Neural Multimodal Topic Modeling: A Comprehensive Evaluation
Felipe González-Pizarro, Giuseppe Carenini
TL;DR
The paper addresses how to perform topic analysis on multimodal documents comprising text and images, an area where traditional topic models struggle. It introduces two neural multimodal topic analyses, Multimodal-ZeroShotTM and Multimodal-Contrast, adapted from CTM and M3L-Contrast respectively, and two image-focused evaluation metrics IEC and IEPS to assess topic-image coherence and diversity. A comprehensive six-dataset benchmark and rigorous automatic and human evaluations demonstrate that while both models yield coherent and diverse topics, their relative strengths depend on the dataset and metric, with IEC/IEPS aligning with human judgments. The work provides a practical framework for evaluating multimodal topic models and highlights opportunities for hybrid approaches and future integration with large-language models, while acknowledging language limitations and other ethical considerations.
Abstract
Neural topic models can successfully find coherent and diverse topics in textual data. However, they are limited in dealing with multimodal datasets (e.g., images and text). This paper presents the first systematic and comprehensive evaluation of multimodal topic modeling of documents containing both text and images. In the process, we propose two novel topic modeling solutions and two novel evaluation metrics. Overall, our evaluation on an unprecedented rich and diverse collection of datasets indicates that both of our models generate coherent and diverse topics.

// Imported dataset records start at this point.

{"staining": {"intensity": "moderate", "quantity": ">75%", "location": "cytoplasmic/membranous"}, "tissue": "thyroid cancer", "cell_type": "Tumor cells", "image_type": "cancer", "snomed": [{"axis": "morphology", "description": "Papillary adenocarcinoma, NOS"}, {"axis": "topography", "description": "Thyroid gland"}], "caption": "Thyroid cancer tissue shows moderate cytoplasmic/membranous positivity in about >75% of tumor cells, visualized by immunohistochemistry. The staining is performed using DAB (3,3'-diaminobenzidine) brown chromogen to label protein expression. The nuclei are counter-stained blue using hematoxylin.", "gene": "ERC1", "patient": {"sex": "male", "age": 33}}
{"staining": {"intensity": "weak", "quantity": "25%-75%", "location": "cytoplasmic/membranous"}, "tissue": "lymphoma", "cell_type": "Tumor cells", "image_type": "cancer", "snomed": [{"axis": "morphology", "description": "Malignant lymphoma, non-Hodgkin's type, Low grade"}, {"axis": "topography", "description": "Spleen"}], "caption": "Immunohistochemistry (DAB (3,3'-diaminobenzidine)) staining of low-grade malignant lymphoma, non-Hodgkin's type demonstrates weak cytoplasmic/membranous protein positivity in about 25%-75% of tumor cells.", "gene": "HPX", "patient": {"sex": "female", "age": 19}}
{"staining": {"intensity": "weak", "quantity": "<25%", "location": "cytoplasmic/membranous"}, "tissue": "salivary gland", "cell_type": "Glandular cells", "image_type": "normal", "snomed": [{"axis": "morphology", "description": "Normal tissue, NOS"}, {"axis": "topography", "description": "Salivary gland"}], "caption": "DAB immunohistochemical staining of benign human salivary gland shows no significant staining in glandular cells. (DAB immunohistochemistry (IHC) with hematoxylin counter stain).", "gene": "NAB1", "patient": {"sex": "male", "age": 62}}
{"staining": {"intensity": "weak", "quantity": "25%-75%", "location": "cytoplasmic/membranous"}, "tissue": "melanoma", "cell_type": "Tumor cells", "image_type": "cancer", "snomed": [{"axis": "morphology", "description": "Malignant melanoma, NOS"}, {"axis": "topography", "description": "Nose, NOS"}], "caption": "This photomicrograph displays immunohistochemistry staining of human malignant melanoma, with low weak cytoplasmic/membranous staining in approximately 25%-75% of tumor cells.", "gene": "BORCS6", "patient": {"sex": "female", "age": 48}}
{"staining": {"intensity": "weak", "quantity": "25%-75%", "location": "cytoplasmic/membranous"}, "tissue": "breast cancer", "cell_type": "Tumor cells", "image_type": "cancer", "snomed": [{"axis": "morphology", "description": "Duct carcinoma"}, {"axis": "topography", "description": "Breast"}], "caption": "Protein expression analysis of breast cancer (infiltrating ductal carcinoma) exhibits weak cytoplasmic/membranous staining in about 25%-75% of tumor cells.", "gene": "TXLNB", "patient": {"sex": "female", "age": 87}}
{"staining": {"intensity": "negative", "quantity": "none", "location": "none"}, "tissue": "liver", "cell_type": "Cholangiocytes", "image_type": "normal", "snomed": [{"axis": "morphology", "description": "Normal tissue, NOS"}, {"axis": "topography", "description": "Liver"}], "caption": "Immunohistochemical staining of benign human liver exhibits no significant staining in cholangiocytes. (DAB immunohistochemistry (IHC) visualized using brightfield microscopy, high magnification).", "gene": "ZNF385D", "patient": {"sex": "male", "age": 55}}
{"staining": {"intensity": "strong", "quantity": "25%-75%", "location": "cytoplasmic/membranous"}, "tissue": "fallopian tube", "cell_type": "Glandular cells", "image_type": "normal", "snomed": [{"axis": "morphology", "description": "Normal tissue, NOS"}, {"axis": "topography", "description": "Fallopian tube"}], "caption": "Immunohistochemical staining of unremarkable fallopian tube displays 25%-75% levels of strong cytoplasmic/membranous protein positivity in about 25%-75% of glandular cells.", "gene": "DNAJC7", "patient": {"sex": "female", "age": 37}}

Nevertheless, the extent to which one method outperforms the other depends on the metrics and dataset combinations, which suggests further exploration of hybrid solutions in the future. Notably, our succinct human evaluation aligns with the outcomes determined by our proposed metrics. This alignment not only reinforces the credibility of our metrics but also highlights the potential for their application in guiding future multimodal topic modeling endeavors.